When was the last time you got together with colleagues for an in-person association meeting or event? For me, it was last month. We had a three-day meeting with a board of directors – a group which hasn’t gotten together in the flesh since before the pandemic. Some association board members hadn’t even met each other yet. There were some hesitancies and reservations, but overall, the directors were thrilled to be meeting again for the first time in almost two years.
Board formalities were still front of mind, but it was still important to incorporate some team building activities and other business into the meeting. We wanted to make the most of the fact that everyone was going to be in the same meeting space. In-person meetings eliminate most outside distractions. They provide an environment where board members are more encouraged to be present and focus on the tasks at hand, whether that be the board meeting or a fun activity. These in-person opportunities ultimately create a stronger, more cohesive board, and in turn, a stronger association.
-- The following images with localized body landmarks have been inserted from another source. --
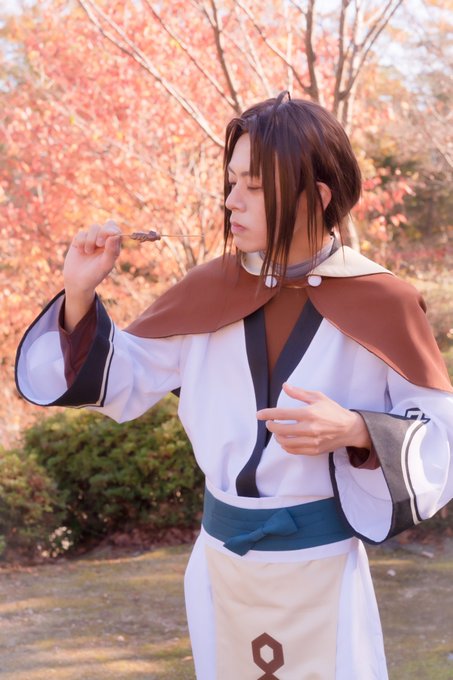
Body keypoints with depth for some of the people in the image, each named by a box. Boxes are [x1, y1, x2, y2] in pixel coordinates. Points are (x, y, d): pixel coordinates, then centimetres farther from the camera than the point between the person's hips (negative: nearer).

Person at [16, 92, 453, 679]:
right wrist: (81, 294, -8)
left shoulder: (378, 304, -11)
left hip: (321, 566, -3)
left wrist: (354, 432, -24)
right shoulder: (213, 291, -2)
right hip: (220, 561, 4)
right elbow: (122, 383, 6)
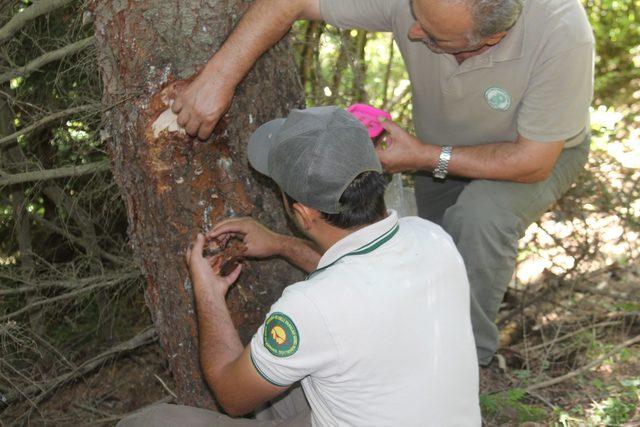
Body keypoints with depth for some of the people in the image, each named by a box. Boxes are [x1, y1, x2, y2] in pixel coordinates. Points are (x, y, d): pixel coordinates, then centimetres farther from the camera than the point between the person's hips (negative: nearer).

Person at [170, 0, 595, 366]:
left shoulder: (562, 34, -40)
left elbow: (533, 161, -32)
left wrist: (425, 157, -32)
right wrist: (218, 75, -42)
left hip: (541, 152, -4)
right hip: (442, 147, 4)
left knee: (482, 214, -33)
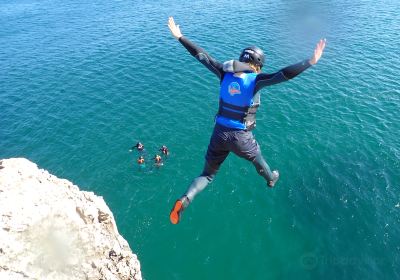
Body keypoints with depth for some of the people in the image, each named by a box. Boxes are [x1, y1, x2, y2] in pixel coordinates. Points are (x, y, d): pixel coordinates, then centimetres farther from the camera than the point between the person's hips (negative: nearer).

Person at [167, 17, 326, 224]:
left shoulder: (225, 73, -1)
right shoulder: (255, 80, -13)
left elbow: (202, 56, 5)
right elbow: (283, 75, -26)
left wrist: (179, 37, 13)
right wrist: (311, 62, -26)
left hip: (219, 134, 3)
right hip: (241, 138, -3)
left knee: (207, 174, 18)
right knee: (257, 160, 32)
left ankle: (184, 200, -4)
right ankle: (271, 179, 63)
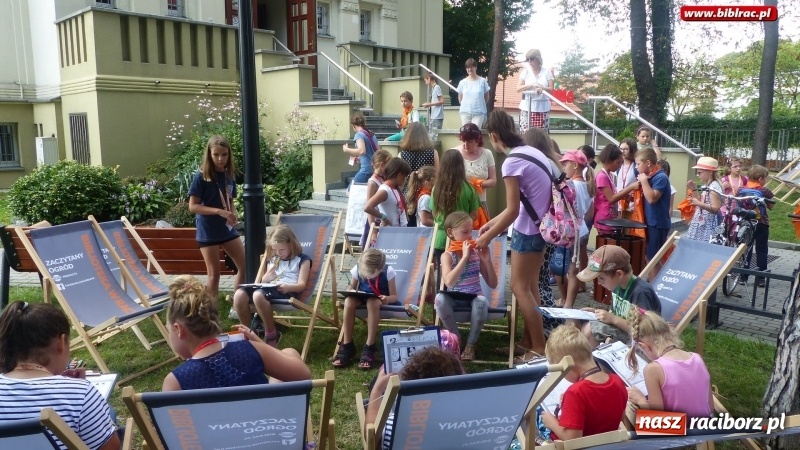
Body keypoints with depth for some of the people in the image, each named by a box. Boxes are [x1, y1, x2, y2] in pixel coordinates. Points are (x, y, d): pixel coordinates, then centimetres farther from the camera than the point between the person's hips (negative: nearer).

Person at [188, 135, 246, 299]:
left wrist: (233, 216, -7)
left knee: (245, 266, 5)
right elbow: (193, 206, -14)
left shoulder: (229, 176, 4)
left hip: (227, 229, 5)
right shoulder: (201, 177, -12)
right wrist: (219, 211, -24)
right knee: (214, 274, 1)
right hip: (208, 232, -5)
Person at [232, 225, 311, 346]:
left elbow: (301, 285, -4)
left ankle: (271, 335, -19)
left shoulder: (302, 259, 7)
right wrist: (265, 278, 0)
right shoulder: (273, 260, 25)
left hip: (287, 291, -7)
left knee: (258, 295, -38)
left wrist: (288, 287, -27)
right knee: (239, 294, -22)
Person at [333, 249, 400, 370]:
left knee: (372, 302, -39)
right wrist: (351, 293, -25)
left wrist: (387, 299, -37)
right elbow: (352, 289, -1)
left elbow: (394, 296, -14)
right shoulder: (357, 269, -17)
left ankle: (369, 348, -30)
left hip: (380, 301, -3)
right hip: (362, 298, 3)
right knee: (349, 301, -32)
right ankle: (347, 346, -23)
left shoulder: (388, 271, -23)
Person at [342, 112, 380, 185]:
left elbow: (362, 151, -23)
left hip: (366, 169, -8)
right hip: (375, 168, 8)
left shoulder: (359, 135, -6)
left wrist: (346, 150, -9)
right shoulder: (372, 134, 17)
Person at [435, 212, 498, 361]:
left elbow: (493, 284, -1)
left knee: (482, 301, -34)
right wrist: (465, 257, -29)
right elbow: (449, 282, -28)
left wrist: (487, 261, -15)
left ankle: (471, 343, -11)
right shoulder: (447, 255, -7)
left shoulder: (477, 253, -1)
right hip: (454, 299, -1)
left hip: (474, 298, 1)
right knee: (440, 298, -33)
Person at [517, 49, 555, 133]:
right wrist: (531, 85, -17)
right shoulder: (525, 71, 5)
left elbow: (552, 89, -1)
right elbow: (518, 88, -2)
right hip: (527, 107, 0)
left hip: (543, 108, 0)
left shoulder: (547, 71, 4)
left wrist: (542, 88, -22)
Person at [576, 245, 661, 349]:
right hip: (621, 331, 8)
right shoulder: (617, 285, 2)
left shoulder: (641, 292, -24)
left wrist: (613, 319, -24)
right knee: (577, 323, -7)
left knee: (588, 328, -24)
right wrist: (597, 313, -4)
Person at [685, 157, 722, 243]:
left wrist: (699, 204, -35)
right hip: (701, 224, 10)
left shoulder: (714, 187, -15)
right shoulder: (708, 186, 15)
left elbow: (716, 209, -22)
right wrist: (694, 189, 13)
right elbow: (700, 201, 24)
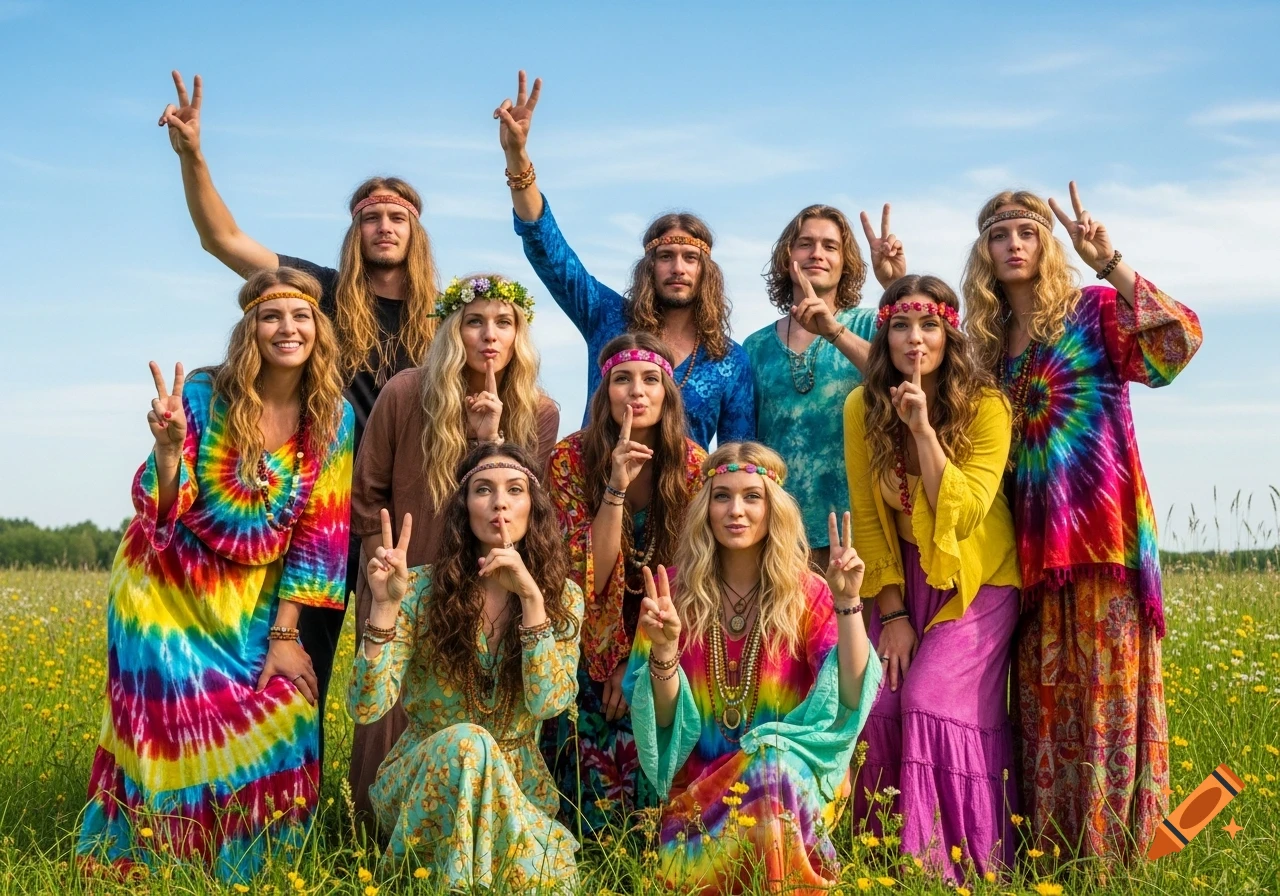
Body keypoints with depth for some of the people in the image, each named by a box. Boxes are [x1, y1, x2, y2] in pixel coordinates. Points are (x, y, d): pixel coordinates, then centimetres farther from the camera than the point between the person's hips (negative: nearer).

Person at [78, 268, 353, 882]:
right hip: (169, 593, -2)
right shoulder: (203, 395, -14)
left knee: (278, 730, -9)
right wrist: (168, 445, -34)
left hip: (257, 601, 2)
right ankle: (143, 861, 16)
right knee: (176, 734, -7)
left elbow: (321, 532, -6)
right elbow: (162, 515, -15)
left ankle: (251, 866, 13)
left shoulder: (334, 418, -7)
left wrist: (284, 633, -10)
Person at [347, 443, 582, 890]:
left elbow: (549, 702, -17)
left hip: (516, 786, 1)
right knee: (467, 741, -34)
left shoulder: (563, 598, -2)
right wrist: (385, 605, -27)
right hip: (419, 780, -1)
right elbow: (366, 708, -15)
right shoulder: (422, 589, -8)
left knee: (548, 879, -27)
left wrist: (531, 595, -25)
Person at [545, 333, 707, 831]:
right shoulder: (572, 459, -14)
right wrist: (616, 486, -32)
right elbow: (588, 577, -21)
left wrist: (636, 662, -7)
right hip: (593, 652, -1)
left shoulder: (691, 465, -10)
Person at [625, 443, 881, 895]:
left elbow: (852, 698, -10)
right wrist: (664, 649, -19)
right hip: (699, 783, 0)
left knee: (773, 770, -34)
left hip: (794, 772, 0)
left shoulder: (807, 595, 2)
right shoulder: (677, 593, 3)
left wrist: (847, 603, -18)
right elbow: (664, 718, 0)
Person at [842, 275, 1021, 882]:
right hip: (904, 579, 3)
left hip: (975, 581, -3)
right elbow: (867, 518, -2)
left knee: (935, 705, -18)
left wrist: (924, 427, -29)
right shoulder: (862, 407, -6)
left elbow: (962, 515, -24)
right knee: (878, 706, -12)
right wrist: (892, 614, -6)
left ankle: (964, 866, -4)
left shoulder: (985, 405, -16)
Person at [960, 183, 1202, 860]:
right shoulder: (985, 340, 16)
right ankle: (1049, 849, 13)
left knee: (1105, 691, -5)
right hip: (1031, 545, 5)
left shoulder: (1094, 312, 1)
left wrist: (1111, 265, -20)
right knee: (1043, 702, 6)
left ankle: (1111, 847, 1)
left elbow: (1178, 343, -14)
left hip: (1101, 537, -5)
So, what are some of the things you can do as a board? Invite a guest speaker or facilitator. Plan a social outing. Schedule a board dinner. These are just a few great ways to make the most out of your next in-person meeting. Here is how we incorporated those same activities at our recent board meeting:
Invite a Guest to Speak to the Board
As I mentioned above, when the board is together in the same room, there are less distractions and meetings tend to be more productive. For this reason, it is a good idea to coincide the board meeting with other important business which could involve inviting a guest expert to speak. This is what we decided to do last month, and we dove deep into the strategic plan. The board brought in an external facilitator to lead the meeting and was done the day before the formal board meeting. The board was able to participate in hands-on breakout sessions, engage in a DiSC Assessment and develop next steps to continue to fulfil the association’s goals, vision, and mission statement. All this occurred face-to-face and was very productive. The board agreed that this should continue every few years, with an internal review of the strategic plan annually. Other possible meetings could include bringing in an expert on marketing, financial planning, or Diversity, Equality, and Inclusion (DEI) training.
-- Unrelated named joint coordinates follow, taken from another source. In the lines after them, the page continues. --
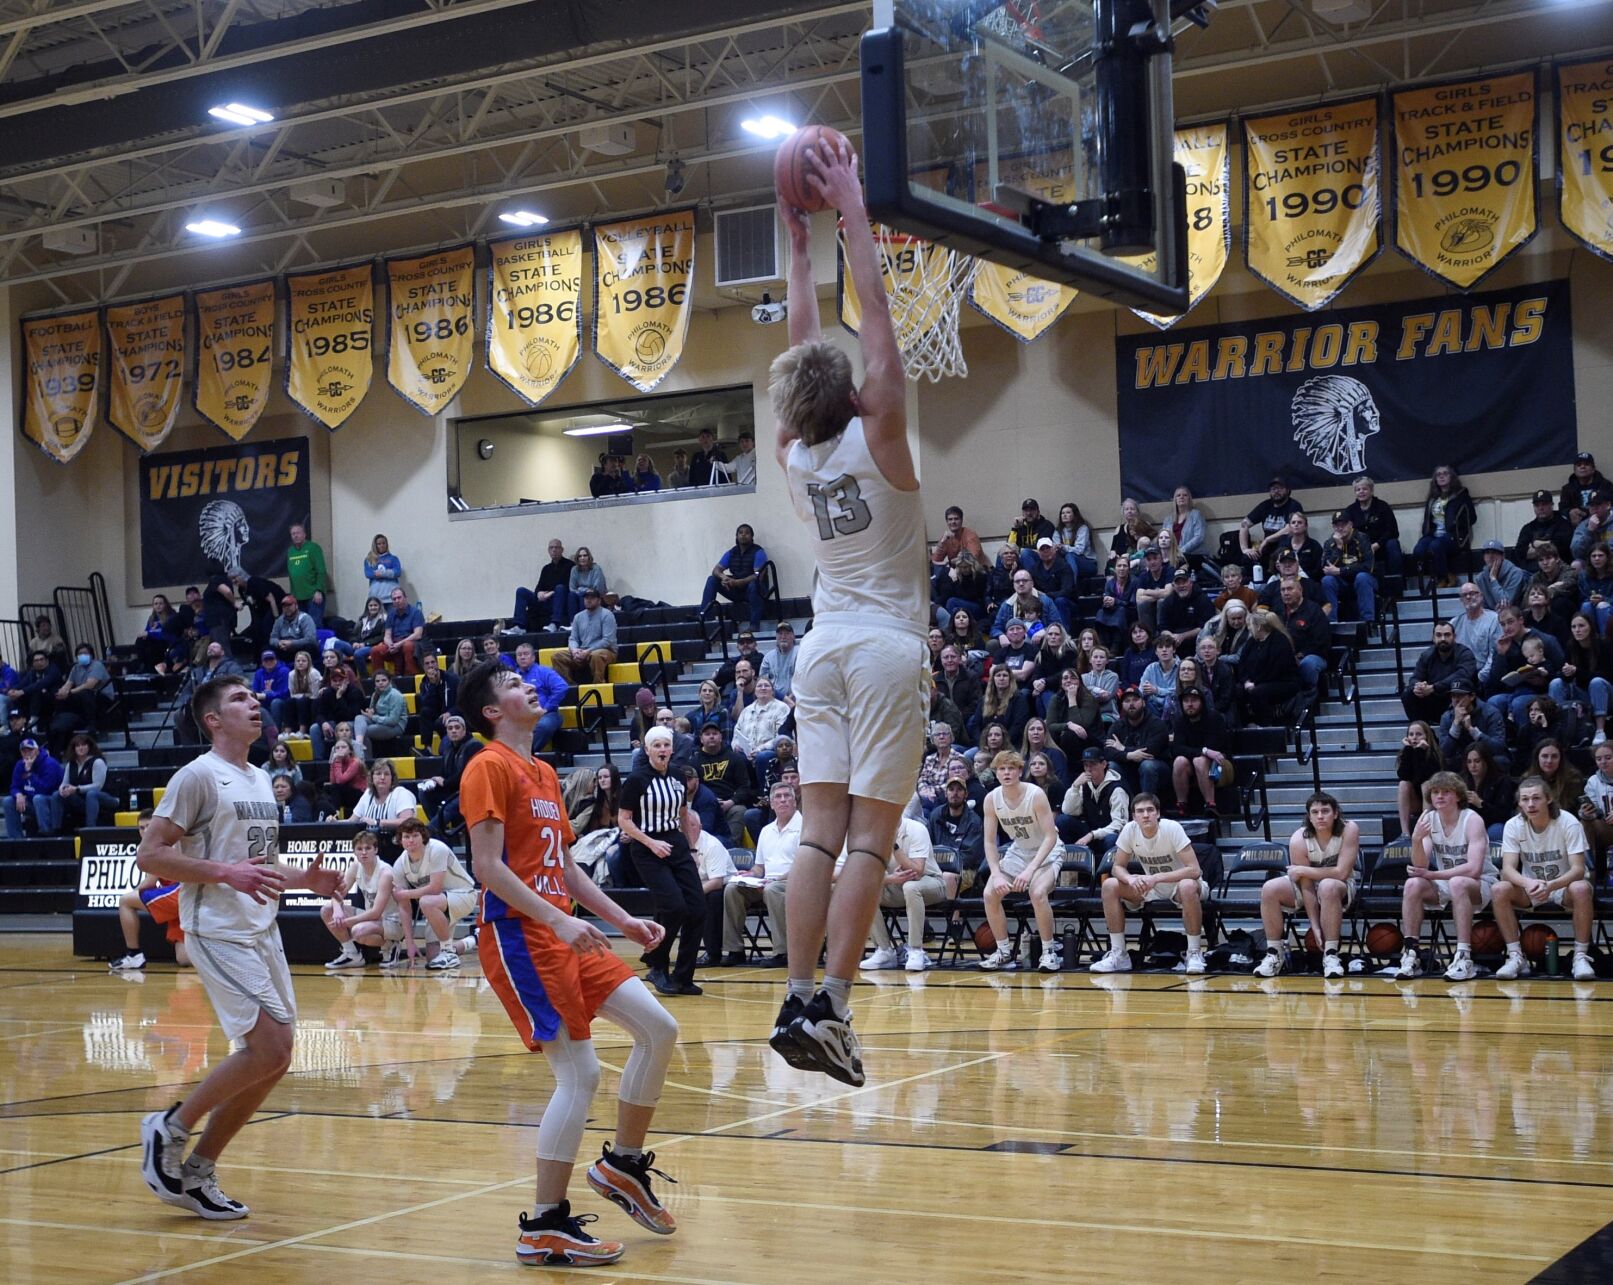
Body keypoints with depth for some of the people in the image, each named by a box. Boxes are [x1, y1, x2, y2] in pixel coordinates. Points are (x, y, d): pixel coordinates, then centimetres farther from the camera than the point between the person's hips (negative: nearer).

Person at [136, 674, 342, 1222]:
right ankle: (170, 1129, 1)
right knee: (271, 1047, -16)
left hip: (262, 930, 9)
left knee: (271, 1057, 5)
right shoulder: (199, 775, -8)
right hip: (219, 932, -9)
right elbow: (150, 854, -14)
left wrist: (301, 879, 8)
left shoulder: (261, 780, 18)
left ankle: (196, 1172, 16)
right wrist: (227, 873, -23)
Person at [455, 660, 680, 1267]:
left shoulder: (545, 773, 20)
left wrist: (623, 920, 16)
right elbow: (487, 865, -17)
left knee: (658, 1028, 4)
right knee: (579, 1074, -11)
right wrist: (560, 920, -24)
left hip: (563, 933, 9)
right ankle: (545, 1227, -3)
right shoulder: (490, 767, -8)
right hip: (518, 935, -9)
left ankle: (622, 1163, 20)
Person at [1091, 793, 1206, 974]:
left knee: (1187, 886, -40)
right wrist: (1130, 879, -28)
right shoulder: (1130, 830, -12)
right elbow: (1118, 867, -4)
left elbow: (1194, 870, -29)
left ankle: (1195, 953, -24)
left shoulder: (1172, 828, -24)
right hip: (1153, 890, 5)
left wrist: (1157, 877, -36)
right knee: (1110, 886, -17)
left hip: (1179, 884, -5)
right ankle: (1118, 954, -10)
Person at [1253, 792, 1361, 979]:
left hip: (1343, 886, -3)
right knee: (1269, 889, -22)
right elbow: (1306, 886, -19)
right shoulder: (1299, 840, -19)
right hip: (1311, 887, 3)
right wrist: (1315, 926, -25)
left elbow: (1341, 873, -26)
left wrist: (1302, 871, -23)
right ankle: (1274, 953, -11)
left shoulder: (1349, 830, -22)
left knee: (1327, 886, -38)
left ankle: (1331, 955, -30)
Read more on DEI training in my colleague’s latest article: Teach Your Association Board How to FISH! The Diversity, Equality, and Inclusion Argument.
Plan a Social Outing
Participating in an interactive group activity is the perfect addition to an in-person board meeting, especially since the pandemic has left us meeting virtual in front of computer screens for so long. At our board meeting last month, we stayed at a resort just outside of a major city. We were away from the hustle and bustle, able to appreciate the great outdoors. It was a bit too cold to enjoy the walking paths, golf course, and open fields; however, they did have an indoor miniature golf course that we just had to take advantage of. Here, the board experienced some healthy competition and a ton of laughs. All the while, everyone was upright on two feet and away from a computer screen.
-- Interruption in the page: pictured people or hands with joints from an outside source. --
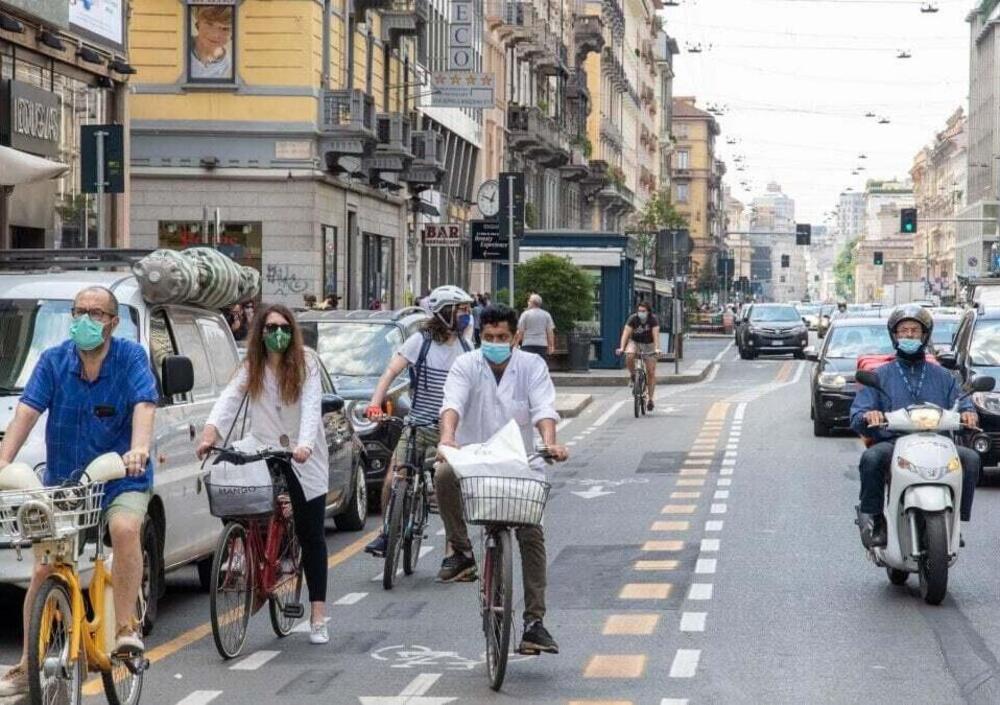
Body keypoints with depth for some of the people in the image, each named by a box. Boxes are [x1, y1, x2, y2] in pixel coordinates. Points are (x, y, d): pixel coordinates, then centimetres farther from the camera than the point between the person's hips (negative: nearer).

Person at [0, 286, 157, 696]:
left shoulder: (131, 357, -6)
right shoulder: (54, 361, -1)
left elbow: (144, 406, -19)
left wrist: (139, 449, -39)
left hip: (121, 481, -3)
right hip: (62, 482, 3)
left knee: (125, 528, -34)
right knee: (43, 569, -1)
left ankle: (126, 628, -24)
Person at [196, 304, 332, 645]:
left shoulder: (306, 364, -6)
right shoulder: (251, 368, 1)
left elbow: (311, 406, -19)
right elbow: (229, 399, -14)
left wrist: (304, 444, -36)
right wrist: (210, 433, -33)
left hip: (305, 459, -2)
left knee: (311, 535, 0)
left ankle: (318, 616, 3)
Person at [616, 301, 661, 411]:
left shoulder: (653, 319, -18)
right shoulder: (633, 318, -17)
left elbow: (656, 334, -28)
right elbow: (626, 333, -25)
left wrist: (656, 348, -43)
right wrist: (621, 348, -38)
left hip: (649, 344, 0)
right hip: (635, 342, 0)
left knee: (651, 372, -5)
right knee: (629, 356, -35)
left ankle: (650, 399, 3)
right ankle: (632, 375, -6)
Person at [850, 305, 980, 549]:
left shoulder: (942, 376, 23)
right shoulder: (880, 376, 17)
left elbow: (963, 406, 14)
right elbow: (857, 415, 6)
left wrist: (968, 414, -12)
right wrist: (868, 416, -19)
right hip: (892, 443, -2)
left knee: (970, 458, -26)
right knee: (871, 458, -35)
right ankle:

If you haven’t yet planned an in-person meeting but have a virtual one coming up, be sure to read my previous article: How To Keep Virtual Board Meetings Engaging
Schedule a Board Dinner
After a long day of meetings, winding down with a nice dinner is a great way to wrap things up. It gives everyone a chance to connect on a different level and dive into each other’s personal matters and interests. This really helps to solidify relationships and bring the board members even closer together. You can use this time to play yet another game, albeit a little less physical, before the food arrives.
For a fun icebreaker during our dinner together, we paired up with the person sitting beside us and identified five things we had in common. This was an entertaining way to get to know each other even better. It also steered us away from discussions relating to work. Whether it’s a formal sit-down dinner or a casual takeout meal from a local restaurant, taking the time to schedule an evening to enjoy good food and company can be a highlight at your next in-person meeting.
We can all agree that the last two years have been difficult on businesses, associations, and our personal lives. However, we are coming out of the thick of it and I think we’re coming out even stronger than before. These initiatives I shared are important to continue even once meeting face-to-face becomes a regular part of our lives again.